■ **DATA PROVIDED**:
☆ ☆ ☆
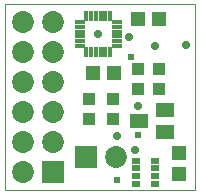
<source format=gts>
G04 Layer_Color=8388736*
%FSLAX25Y25*%
%MOIN*%
G70*
G01*
G75*
%ADD20C,0.00100*%
%ADD29R,0.02769X0.02178*%
%ADD30O,0.01587X0.03556*%
%ADD31O,0.03556X0.01587*%
%ADD32R,0.04343X0.03950*%
%ADD33R,0.04800X0.04600*%
%ADD34R,0.06312X0.04737*%
%ADD35R,0.04600X0.04800*%
%ADD36C,0.07300*%
%ADD37R,0.07300X0.07300*%
%ADD38R,0.07300X0.07300*%
%ADD39C,0.02400*%
%ADD40C,0.02800*%
D20*
X-6000Y-7000D02*
Y55000D01*
X57500D01*
X-6000Y-7000D02*
X57500D01*
Y55000D01*
D29*
X37850Y2839D02*
D03*
Y280D02*
D03*
Y-2279D02*
D03*
Y-4839D02*
D03*
X44150D02*
D03*
Y-2279D02*
D03*
Y280D02*
D03*
Y2839D02*
D03*
D30*
X21165Y51165D02*
D03*
X22740D02*
D03*
X24315D02*
D03*
X25890D02*
D03*
X27465D02*
D03*
X29039D02*
D03*
Y38961D02*
D03*
X27465D02*
D03*
X25890D02*
D03*
X24315D02*
D03*
X22740D02*
D03*
X21165D02*
D03*
D31*
X31205Y49000D02*
D03*
Y47425D02*
D03*
Y45850D02*
D03*
Y44276D02*
D03*
Y42701D02*
D03*
Y41126D02*
D03*
X19000D02*
D03*
Y42701D02*
D03*
Y44276D02*
D03*
Y45850D02*
D03*
Y47425D02*
D03*
Y49000D02*
D03*
D32*
X45500Y33347D02*
D03*
Y26654D02*
D03*
X38500Y33347D02*
D03*
Y26654D02*
D03*
X30000Y23347D02*
D03*
Y16654D02*
D03*
X22000Y23347D02*
D03*
Y16654D02*
D03*
D33*
X23500Y32000D02*
D03*
X30500D02*
D03*
X38500Y50000D02*
D03*
X45500D02*
D03*
D34*
X47331Y12260D02*
D03*
Y19740D02*
D03*
X38669Y16000D02*
D03*
D35*
X52000Y-1500D02*
D03*
Y5500D02*
D03*
D36*
X0Y49000D02*
D03*
X10000D02*
D03*
Y9000D02*
D03*
Y19000D02*
D03*
Y29000D02*
D03*
Y39000D02*
D03*
X0D02*
D03*
Y29000D02*
D03*
Y19000D02*
D03*
Y9000D02*
D03*
Y-1000D02*
D03*
X31000Y4000D02*
D03*
D37*
X10000Y-1000D02*
D03*
D38*
X21000Y4000D02*
D03*
D39*
X38500Y11500D02*
D03*
X36000Y37400D02*
D03*
X31500Y-3500D02*
D03*
D40*
X35500Y44000D02*
D03*
X44000Y41000D02*
D03*
X54500Y41500D02*
D03*
X31500Y11000D02*
D03*
X37500Y6500D02*
D03*
X38500Y21000D02*
D03*
X25000Y45000D02*
D03*
M02*

</source>
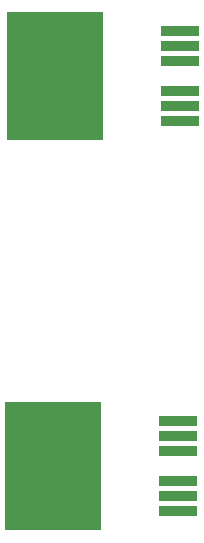
<source format=gbp>
G04 #@! TF.GenerationSoftware,KiCad,Pcbnew,6.0.4-6f826c9f35~116~ubuntu18.04.1*
G04 #@! TF.CreationDate,2022-05-23T11:49:55+08:00*
G04 #@! TF.ProjectId,Power_connector,506f7765-725f-4636-9f6e-6e6563746f72,rev?*
G04 #@! TF.SameCoordinates,Original*
G04 #@! TF.FileFunction,Paste,Bot*
G04 #@! TF.FilePolarity,Positive*
%FSLAX46Y46*%
G04 Gerber Fmt 4.6, Leading zero omitted, Abs format (unit mm)*
G04 Created by KiCad (PCBNEW 6.0.4-6f826c9f35~116~ubuntu18.04.1) date 2022-05-23 11:49:55*
%MOMM*%
%LPD*%
G01*
G04 APERTURE LIST*
%ADD10R,8.150860X10.800080*%
%ADD11R,3.200400X0.899160*%
G04 APERTURE END LIST*
D10*
X89095580Y-78740000D03*
D11*
X99697540Y-74930000D03*
X99697540Y-80010000D03*
X99697540Y-81280000D03*
X99697540Y-82550000D03*
X99697540Y-76200000D03*
X99697540Y-77470000D03*
D10*
X88907620Y-111760000D03*
D11*
X99509580Y-107950000D03*
X99509580Y-115570000D03*
X99509580Y-113030000D03*
X99509580Y-109220000D03*
X99509580Y-110490000D03*
X99509580Y-114300000D03*
M02*

</source>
☆ ☆ ☆
Reproduce, with both ends included, the lines from the one holding "X99697540Y-77470000D03*" to the end of the records above.

■ **ANSWER SPACE**:
X99697540Y-77470000D03*
D10*
X88907620Y-111760000D03*
D11*
X99509580Y-107950000D03*
X99509580Y-115570000D03*
X99509580Y-113030000D03*
X99509580Y-109220000D03*
X99509580Y-110490000D03*
X99509580Y-114300000D03*
M02*

</source>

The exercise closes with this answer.